Her mouth quirked a little.

God, it felt good to see even the hint of a smile on her face.

“Okay,” she said quietly. “Say I let you help. Say I let… all of this happen. What’s the catch? What do you get out of it?”

The honest answer wasyou, maybe, eventually, if I’m very lucky, and you decide I’m not the villain you’ve made me out to be.
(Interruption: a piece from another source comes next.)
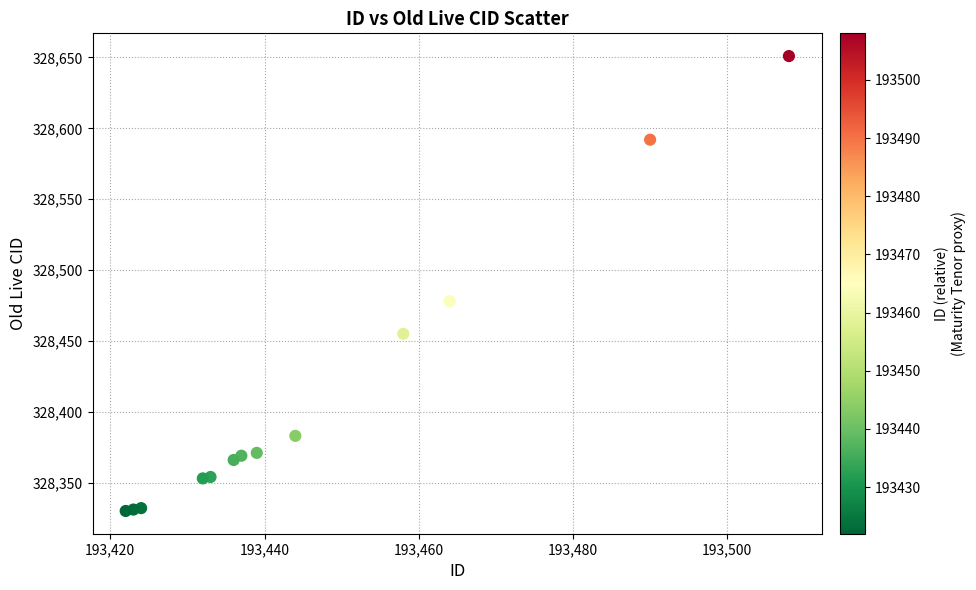

What Y value in the scatter plot is closest to 328490?

328478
Out loud, I said, “I get my coffee truck back on the way to work. The guys get their morning orders. The town gets its Twelve Stops headliner. And I get to know I did something besides stand there and watch you lose everything.”

Her expression shifted on that last part. Softened.

“You didn’t just stand there,” she said. “You pulled me out.”

My throat got tight. “I’d do it again.”

She gave a sharp nod. Looked back at the walls. “You’re really serious about this.”

“Dead serious.”

“And you’re not going to let me pay you.”

“Labor?” I shook my head. “No. Materials, sure, if you insist. But the work? That’s on us. We volunteered.”

She closed her eyes briefly, like she was absorbing a hit. When she opened them again, they shone.

“This is…” She exhaled. “A lot, Powell.”

“I know,” I said. “Take your time.”

For a long moment, she stood in silence. I let her. No rush. No pressure. Only the two of us in the hollow echo of her future.

Finally, she scrubbed her palms over her thighs like she was wiping the decision onto denim.

“Fine.” The word didn’t have much bite. “We’ll… try it. I’m not promising I won’t freak out and change my mind.”

“Fair. We’ll take it one step at a time.”

Her gaze met mine fully then. Unshielded. Raw. “Thank you.”

Not grudging. Not passive-aggressive. Not forced.